Usage
pandasai
is developed on top of pandas
api. The objective is to make dataframe conversation
using Large Language Models (LLMs).
Installation
To use pandasai, first install it using pip through PyPi package distribution framework. It is actively developed so be vigilant for versions updates.
pip install pandasai
It is recommended to create a Virtual environment using your preffred choice of Environment Managers e.g conda, Poetry etc
Getting Started
Below is simple example to get started with pandasai
.
import pandas as pd
from pandasai import PandasAI
# Sample DataFrame
df = pd.DataFrame({
"country": ["United States", "United Kingdom", "France", "Germany", "Italy", "Spain", "Canada", "Australia", "Japan", "China"],
"gdp": [19294482071552, 2891615567872, 2411255037952, 3435817336832, 1745433788416, 1181205135360, 1607402389504, 1490967855104, 4380756541440, 14631844184064],
"happiness_index": [6.94, 7.16, 6.66, 7.07, 6.38, 6.4, 7.23, 7.22, 5.87, 5.12]
})
# Instantiate a LLM
from pandasai.llm.openai import OpenAI
llm = OpenAI(api_token="YOUR_API_TOKEN")
pandas_ai = PandasAI(llm, conversational=False)
pandas_ai.run(df, prompt='Which are the 5 happiest countries?')
Generate openai API Token
Users are required to generate YOUR_API_TOKEN
. Follow below simple steps to generate your API_TOKEN with
openai.
- Go to https://openai.com/api/ and signup with your email address or connect your Google Account.
- Go to View API Keys on left side of your Personal Account Settings
- Select Create new Secret key
The API access to openai is a paid service.

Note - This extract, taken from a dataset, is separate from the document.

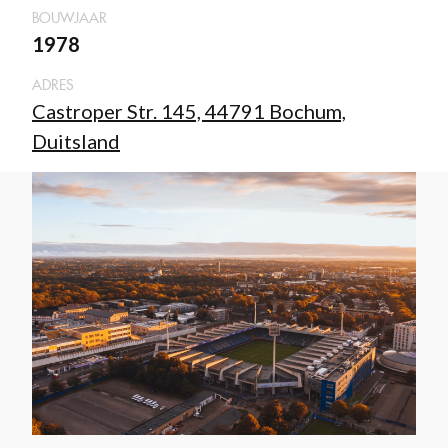
BOUWJAAR
1978
ADRES
Castroper Str. 145, 44791 Bochum,
Duitsland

You have to set up billing. Read the Pricing information before experimenting.
Demo in Google Colab
Try out PandasAI in your browser:
Examples
Other examples are included in the repository along with samples of data.
Working with CSV
Example of using PandasAI with a CSV file
import pandas as pd
from pandasai import PandasAI
from pandasai.llm.openai import OpenAI
df = pd.read_csv("data/Loan payments data.csv")
llm = OpenAI()
pandas_ai = PandasAI(llm, verbose=True)
response = pandas_ai.run(df, "How many loans are from men and have been paid off?")
print(response)
# Output: 247 loans have been paid off by men.
Working is Pandas Dataframe
Example of using PandasAI with a Pandas DataFrame
import pandas as pd
from data.sample_dataframe import dataframe
from pandasai import PandasAI
from pandasai.llm.openai import OpenAI
df = pd.DataFrame(dataframe)
llm = OpenAI()
pandas_ai = PandasAI(llm, verbose=True, conversational=False)
response = pandas_ai.run(df, "Calculate the sum of the gdp of north american countries")
print(response)
# Output: 20901884461056
Plotting
Example of using PandasAI to generate a chart from a Pandas DataFrame
import pandas as pd
from data.sample_dataframe import dataframe
from pandasai import PandasAI
from pandasai.llm.openai import OpenAI
df = pd.DataFrame(dataframe)
llm = OpenAI()
pandas_ai = PandasAI(llm)
response = pandas_ai.run(
df,
"Plot the histogram of countries showing for each the gpd, using different colors for each bar",
)
print(response)
# Output: check out images/histogram-chart.png
Working with multiple dataframes
Example of using PandasAI with multiple Pandas DataFrames
import pandas as pd
from pandasai import PandasAI
from pandasai.llm.openai import OpenAI
employees_data = {
'EmployeeID': [1, 2, 3, 4, 5],
'Name': ['John', 'Emma', 'Liam', 'Olivia', 'William'],
'Department': ['HR', 'Sales', 'IT', 'Marketing', 'Finance']
}
salaries_data = {
'EmployeeID': [1, 2, 3, 4, 5],
'Salary': [5000, 6000, 4500, 7000, 5500]
}
employees_df = pd.DataFrame(employees_data)
salaries_df = pd.DataFrame(salaries_data)
llm = OpenAI()
pandas_ai = PandasAI(llm, verbose=True, conversational=False)
response = pandas_ai.run(
[employees_df, salaries_df],
"Who gets paid the most?",
)
print(response)
# Output: Olivia gets paid the most.